Brief:
Can you copy, word for word, the stretch of the entries from the line containing "déjà eu affaire à votre syndic." through the end of the entries, leaving the pictures out?

BEGIN

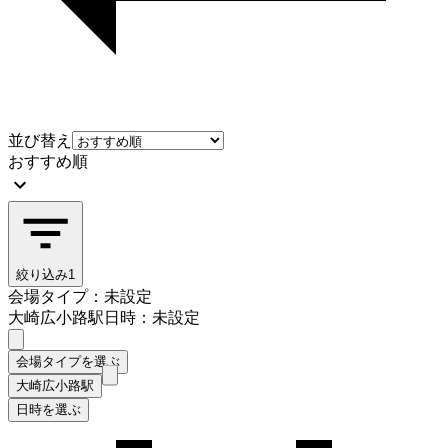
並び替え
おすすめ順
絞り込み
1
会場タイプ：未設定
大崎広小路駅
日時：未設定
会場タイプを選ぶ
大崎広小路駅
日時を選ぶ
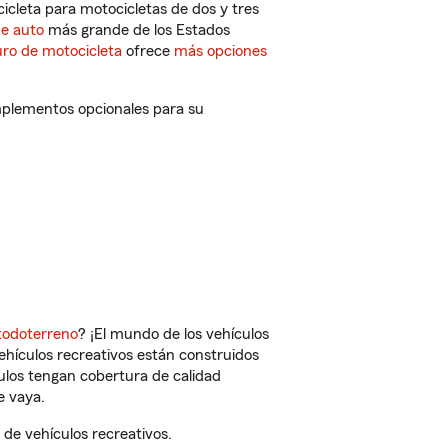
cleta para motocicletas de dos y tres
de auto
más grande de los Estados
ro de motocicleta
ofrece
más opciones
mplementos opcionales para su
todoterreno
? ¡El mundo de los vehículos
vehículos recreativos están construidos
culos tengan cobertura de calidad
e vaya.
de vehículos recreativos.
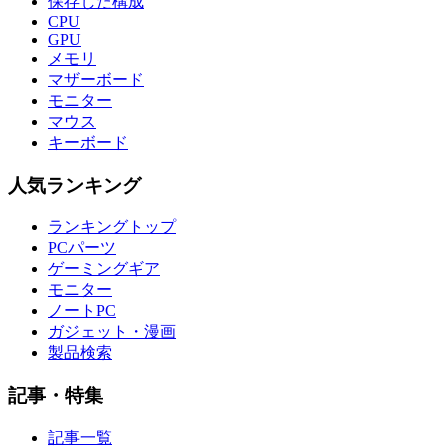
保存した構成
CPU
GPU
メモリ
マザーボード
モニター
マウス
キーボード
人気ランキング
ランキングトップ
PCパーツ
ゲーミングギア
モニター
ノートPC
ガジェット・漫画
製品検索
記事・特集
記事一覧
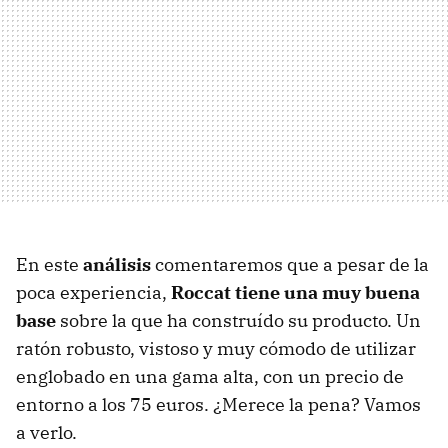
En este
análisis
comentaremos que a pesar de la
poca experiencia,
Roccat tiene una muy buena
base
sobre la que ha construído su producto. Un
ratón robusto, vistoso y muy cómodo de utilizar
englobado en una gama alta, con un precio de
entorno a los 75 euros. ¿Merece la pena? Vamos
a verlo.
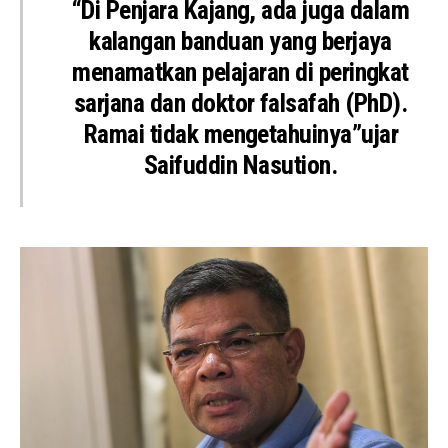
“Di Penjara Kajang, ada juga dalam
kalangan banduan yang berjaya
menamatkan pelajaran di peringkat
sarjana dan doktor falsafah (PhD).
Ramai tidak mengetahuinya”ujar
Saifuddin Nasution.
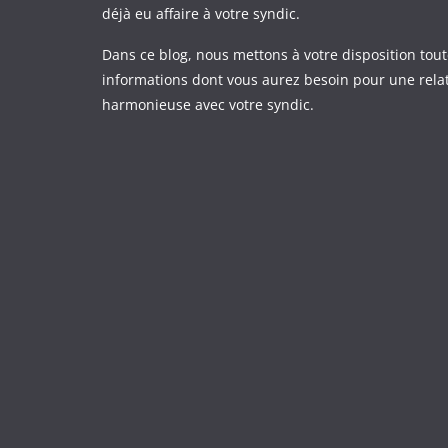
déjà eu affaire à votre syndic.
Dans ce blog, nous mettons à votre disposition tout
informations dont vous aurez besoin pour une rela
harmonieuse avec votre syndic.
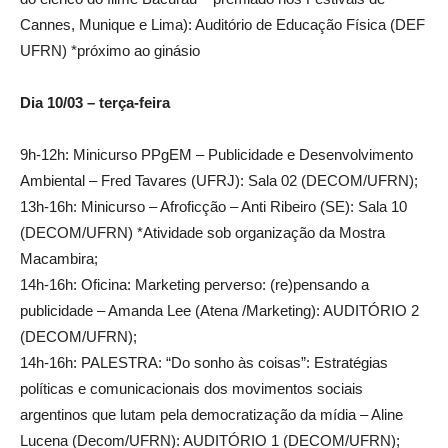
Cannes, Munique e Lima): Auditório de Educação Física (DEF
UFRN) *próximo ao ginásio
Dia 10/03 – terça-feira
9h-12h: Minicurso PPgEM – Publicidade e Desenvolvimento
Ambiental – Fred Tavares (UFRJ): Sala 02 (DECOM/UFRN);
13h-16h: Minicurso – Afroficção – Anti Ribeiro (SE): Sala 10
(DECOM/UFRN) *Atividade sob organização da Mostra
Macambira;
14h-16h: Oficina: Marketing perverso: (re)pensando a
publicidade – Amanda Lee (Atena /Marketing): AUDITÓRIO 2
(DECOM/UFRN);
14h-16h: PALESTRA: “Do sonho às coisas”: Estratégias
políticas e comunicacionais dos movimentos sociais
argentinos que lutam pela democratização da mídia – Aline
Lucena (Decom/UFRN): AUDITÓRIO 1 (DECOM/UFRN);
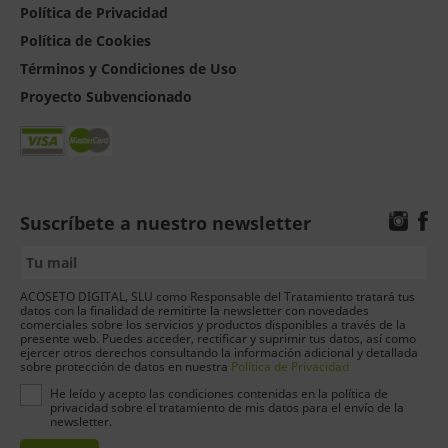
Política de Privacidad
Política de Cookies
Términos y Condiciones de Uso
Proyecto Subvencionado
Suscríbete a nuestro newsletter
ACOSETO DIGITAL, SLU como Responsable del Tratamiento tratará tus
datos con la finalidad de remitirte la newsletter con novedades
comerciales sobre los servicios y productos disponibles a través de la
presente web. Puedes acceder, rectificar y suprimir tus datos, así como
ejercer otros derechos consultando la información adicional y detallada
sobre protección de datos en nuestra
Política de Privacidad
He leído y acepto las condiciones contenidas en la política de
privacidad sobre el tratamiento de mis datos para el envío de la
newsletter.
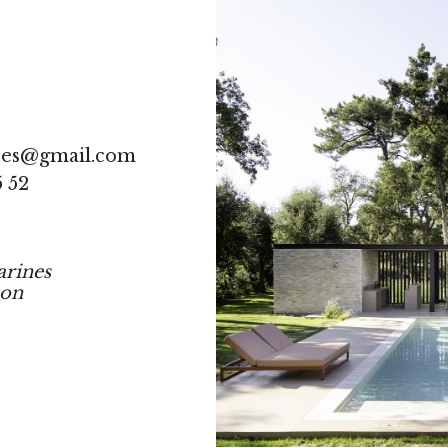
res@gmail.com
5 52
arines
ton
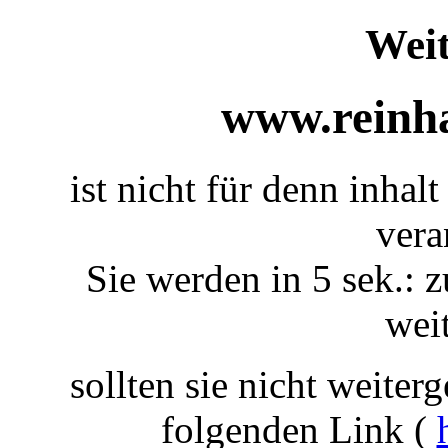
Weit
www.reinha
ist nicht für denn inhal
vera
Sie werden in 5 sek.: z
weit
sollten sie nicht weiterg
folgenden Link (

END

Exercise output:
déjà eu affaire à votre syndic.
Dans ce blog, nous mettons à votre disposition tout
informations dont vous aurez besoin pour une rela
harmonieuse avec votre syndic.
Cannes, Munique e Lima): Auditório de Educação Física (DEF
UFRN) *próximo ao ginásio
Dia 10/03 – terça-feira
9h-12h: Minicurso PPgEM – Publicidade e Desenvolvimento
Ambiental – Fred Tavares (UFRJ): Sala 02 (DECOM/UFRN);
13h-16h: Minicurso – Afroficção – Anti Ribeiro (SE): Sala 10
(DECOM/UFRN) *Atividade sob organização da Mostra
Macambira;
14h-16h: Oficina: Marketing perverso: (re)pensando a
publicidade – Amanda Lee (Atena /Marketing): AUDITÓRIO 2
(DECOM/UFRN);
14h-16h: PALESTRA: “Do sonho às coisas”: Estratégias
políticas e comunicacionais dos movimentos sociais
argentinos que lutam pela democratização da mídia – Aline
Lucena (Decom/UFRN): AUDITÓRIO 1 (DECOM/UFRN);
Política de Privacidad
Política de Cookies
Términos y Condiciones de Uso
Proyecto Subvencionado
Suscríbete a nuestro newsletter
ACOSETO DIGITAL, SLU como Responsable del Tratamiento tratará tus
datos con la finalidad de remitirte la newsletter con novedades
comerciales sobre los servicios y productos disponibles a través de la
presente web. Puedes acceder, rectificar y suprimir tus datos, así como
ejercer otros derechos consultando la información adicional y detallada
sobre protección de datos en nuestra
Política de Privacidad
He leído y acepto las condiciones contenidas en la política de
privacidad sobre el tratamiento de mis datos para el envío de la
newsletter.
res@gmail.com
5 52
arines
ton
Weit
www.reinha
ist nicht für denn inhal
vera
Sie werden in 5 sek.: z
weit
sollten sie nicht weiterg
folgenden Link (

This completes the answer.